I responded to a post on FaceBook. What's the novelty in that, you might ask. True - we respond to stuff we see all the time.
This time, it was a statement by my good friend and collegue Duncan Long - illustrator and author par excellence. This is what he wrote:
Every successful novelist
must first be a good liar.
|Pic courtesy bgillettephoto.com|
This of course set me thinking and writing. But let's face it, how long and hard does one think when one taps off a response on Facebook? Not terribly long at all. This was my response:
It's not lies we tell, strictly speaking, although tradition has it that it's what we do. We invent, create, and build a whole world on top of a fabrication. How thin, or how implausible, that fabrication is largely instils in the reader the necessity to suspend disbelief. If, however, the fabrication is so strong and feasible that debate is taken up among readers, or real-world belief becomes attached to the tale, it constructs around that author the ability to "pull the wool over readers' eyes" and when the obvious revelation is made that it's fiction (duh!) the easy decision is made to dub the author a liar. This happens with authors who use gaps, loopholes, and mysteries in history to devise a rollicking story ... it's my genre, so I think I know of which I speak. As long as the reader sits back and breathes in awe, "Wow - what a lie. What a great liar!" I do not mind being called that one bit.

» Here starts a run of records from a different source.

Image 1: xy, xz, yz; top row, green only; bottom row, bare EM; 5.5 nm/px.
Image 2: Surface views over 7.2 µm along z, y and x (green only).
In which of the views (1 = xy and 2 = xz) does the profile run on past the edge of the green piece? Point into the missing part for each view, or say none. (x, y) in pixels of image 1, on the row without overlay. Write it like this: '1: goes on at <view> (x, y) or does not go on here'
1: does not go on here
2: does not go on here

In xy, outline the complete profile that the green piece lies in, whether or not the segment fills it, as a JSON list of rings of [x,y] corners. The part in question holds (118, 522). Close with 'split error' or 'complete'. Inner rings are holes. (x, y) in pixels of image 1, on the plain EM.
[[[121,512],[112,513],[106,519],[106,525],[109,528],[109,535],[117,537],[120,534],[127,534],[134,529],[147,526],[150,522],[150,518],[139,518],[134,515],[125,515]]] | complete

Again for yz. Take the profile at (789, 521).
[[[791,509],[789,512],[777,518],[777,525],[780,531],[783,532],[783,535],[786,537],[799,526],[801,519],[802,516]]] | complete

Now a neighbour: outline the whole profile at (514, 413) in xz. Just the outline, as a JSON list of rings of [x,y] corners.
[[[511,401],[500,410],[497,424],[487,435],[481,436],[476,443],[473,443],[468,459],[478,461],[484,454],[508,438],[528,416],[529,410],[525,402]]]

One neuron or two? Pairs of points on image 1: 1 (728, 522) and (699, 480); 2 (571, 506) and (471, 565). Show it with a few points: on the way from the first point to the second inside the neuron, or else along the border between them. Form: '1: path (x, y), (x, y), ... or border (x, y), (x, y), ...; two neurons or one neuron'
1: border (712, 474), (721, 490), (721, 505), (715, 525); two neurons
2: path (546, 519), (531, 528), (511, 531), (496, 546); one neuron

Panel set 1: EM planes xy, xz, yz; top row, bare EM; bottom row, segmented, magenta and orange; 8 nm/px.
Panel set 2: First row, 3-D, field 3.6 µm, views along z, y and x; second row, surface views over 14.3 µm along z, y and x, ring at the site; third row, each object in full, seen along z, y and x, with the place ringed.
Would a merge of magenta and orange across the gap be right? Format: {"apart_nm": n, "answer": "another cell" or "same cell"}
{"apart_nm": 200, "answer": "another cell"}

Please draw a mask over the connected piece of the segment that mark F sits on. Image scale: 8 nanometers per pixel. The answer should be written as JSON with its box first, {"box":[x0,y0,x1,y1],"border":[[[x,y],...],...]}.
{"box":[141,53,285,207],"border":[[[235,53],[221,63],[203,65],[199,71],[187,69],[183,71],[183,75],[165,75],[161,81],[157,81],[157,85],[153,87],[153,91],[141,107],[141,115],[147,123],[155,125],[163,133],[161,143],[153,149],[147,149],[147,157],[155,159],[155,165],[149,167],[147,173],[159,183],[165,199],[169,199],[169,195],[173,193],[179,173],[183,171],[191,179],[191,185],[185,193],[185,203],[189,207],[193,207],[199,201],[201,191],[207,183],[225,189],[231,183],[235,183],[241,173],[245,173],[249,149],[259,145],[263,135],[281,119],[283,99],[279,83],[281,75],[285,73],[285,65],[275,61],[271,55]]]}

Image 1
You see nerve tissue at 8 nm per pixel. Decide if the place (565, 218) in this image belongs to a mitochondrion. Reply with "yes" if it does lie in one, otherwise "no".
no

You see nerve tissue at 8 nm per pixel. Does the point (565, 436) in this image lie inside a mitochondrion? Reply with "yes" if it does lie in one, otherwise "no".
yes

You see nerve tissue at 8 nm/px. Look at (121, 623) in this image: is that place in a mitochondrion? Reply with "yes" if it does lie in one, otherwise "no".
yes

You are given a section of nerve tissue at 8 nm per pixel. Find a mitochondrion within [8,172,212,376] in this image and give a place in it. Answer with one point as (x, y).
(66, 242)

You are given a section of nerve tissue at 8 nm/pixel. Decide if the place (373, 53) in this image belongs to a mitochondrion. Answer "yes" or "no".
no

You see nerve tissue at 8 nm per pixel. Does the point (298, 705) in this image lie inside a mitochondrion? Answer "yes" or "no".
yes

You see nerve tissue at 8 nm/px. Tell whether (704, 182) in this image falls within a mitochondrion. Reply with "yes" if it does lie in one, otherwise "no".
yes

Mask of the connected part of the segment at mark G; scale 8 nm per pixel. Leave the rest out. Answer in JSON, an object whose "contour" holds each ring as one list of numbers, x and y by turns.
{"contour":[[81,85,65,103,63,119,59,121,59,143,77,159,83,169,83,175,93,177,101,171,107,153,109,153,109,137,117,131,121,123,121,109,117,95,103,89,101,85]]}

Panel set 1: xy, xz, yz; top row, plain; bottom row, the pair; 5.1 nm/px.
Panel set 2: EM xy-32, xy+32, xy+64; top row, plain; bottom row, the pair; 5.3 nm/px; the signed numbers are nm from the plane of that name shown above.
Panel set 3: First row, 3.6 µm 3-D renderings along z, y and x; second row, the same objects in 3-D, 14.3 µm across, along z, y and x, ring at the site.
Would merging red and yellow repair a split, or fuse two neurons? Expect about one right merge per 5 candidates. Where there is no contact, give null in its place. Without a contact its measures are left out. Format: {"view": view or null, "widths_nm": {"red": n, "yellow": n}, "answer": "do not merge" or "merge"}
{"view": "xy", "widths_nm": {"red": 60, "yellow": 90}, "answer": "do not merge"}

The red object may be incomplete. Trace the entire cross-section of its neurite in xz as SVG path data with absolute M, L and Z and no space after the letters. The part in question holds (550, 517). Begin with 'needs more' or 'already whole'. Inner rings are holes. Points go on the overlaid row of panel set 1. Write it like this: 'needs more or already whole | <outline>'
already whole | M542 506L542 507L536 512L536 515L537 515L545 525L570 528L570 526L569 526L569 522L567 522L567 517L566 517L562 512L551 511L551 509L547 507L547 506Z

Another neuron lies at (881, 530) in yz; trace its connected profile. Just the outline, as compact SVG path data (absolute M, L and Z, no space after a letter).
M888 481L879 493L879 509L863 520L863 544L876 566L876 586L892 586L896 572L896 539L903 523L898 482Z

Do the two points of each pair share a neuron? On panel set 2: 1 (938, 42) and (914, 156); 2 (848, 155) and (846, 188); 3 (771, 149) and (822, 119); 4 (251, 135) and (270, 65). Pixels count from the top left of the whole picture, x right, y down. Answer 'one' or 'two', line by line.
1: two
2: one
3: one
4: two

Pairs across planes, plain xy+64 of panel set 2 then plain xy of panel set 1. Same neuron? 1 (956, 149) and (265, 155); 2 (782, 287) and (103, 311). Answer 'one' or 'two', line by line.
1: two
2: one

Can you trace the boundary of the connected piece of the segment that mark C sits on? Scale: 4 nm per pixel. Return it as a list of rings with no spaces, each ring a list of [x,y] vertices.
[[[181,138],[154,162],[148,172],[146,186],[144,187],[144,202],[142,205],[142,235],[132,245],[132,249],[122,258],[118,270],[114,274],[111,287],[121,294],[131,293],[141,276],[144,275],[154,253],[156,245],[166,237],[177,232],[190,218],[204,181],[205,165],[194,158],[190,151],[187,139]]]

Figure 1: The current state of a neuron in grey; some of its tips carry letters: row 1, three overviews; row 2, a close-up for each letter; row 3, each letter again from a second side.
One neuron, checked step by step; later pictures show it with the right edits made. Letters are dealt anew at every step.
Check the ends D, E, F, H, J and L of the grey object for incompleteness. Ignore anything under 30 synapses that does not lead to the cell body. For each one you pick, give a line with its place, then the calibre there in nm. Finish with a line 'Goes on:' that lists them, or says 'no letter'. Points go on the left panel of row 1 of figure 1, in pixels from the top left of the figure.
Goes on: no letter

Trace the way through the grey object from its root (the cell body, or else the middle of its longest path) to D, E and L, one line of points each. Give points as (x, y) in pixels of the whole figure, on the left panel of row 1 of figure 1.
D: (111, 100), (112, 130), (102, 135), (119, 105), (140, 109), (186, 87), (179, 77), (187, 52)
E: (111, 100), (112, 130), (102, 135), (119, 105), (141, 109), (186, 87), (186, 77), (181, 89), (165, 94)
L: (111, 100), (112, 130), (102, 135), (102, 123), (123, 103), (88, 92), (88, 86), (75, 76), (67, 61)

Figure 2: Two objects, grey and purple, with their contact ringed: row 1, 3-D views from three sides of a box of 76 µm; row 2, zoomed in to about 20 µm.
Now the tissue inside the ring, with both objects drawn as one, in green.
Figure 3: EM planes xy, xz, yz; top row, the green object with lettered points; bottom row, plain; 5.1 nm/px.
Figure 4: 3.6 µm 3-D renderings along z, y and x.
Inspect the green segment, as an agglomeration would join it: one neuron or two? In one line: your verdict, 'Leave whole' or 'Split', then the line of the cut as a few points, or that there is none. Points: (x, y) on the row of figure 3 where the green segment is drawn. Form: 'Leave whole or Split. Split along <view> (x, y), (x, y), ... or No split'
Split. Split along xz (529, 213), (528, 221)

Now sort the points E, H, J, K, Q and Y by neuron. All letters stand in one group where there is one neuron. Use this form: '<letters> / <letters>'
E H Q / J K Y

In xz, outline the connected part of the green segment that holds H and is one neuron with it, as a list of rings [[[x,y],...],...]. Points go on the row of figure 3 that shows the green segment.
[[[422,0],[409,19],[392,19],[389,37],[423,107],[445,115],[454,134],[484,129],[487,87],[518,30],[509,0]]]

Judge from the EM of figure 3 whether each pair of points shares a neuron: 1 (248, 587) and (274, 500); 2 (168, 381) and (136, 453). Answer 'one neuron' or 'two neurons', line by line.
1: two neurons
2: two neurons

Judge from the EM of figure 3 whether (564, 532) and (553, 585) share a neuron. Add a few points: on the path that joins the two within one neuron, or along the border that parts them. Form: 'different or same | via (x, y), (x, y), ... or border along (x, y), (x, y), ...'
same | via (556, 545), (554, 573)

Then I stopped to think again. How many authors truly sit and think of the "lies" around which they build their fiction? How many - like me - latch onto some gap in history, and use the spak-filla of words to create a tale for readers' edification and entertainment?
If you are an author, tell me whether how you build stories feels like lying.
If you are a reader, tell me whether you regard authors as being great liars.
And then look at my novels, especially, to see how I love to find a bit of a blank in history or literature, or art, or music, and insert into it a story worth telling. And worth reading. Many have done it before me, and perhaps better. AS Byatt, Hugh Ashton, Meredith Whitford, Anna Jacobs, Mel Starr, Brian Kavanagh, and other authors do this regularly. And how can we not love what they do?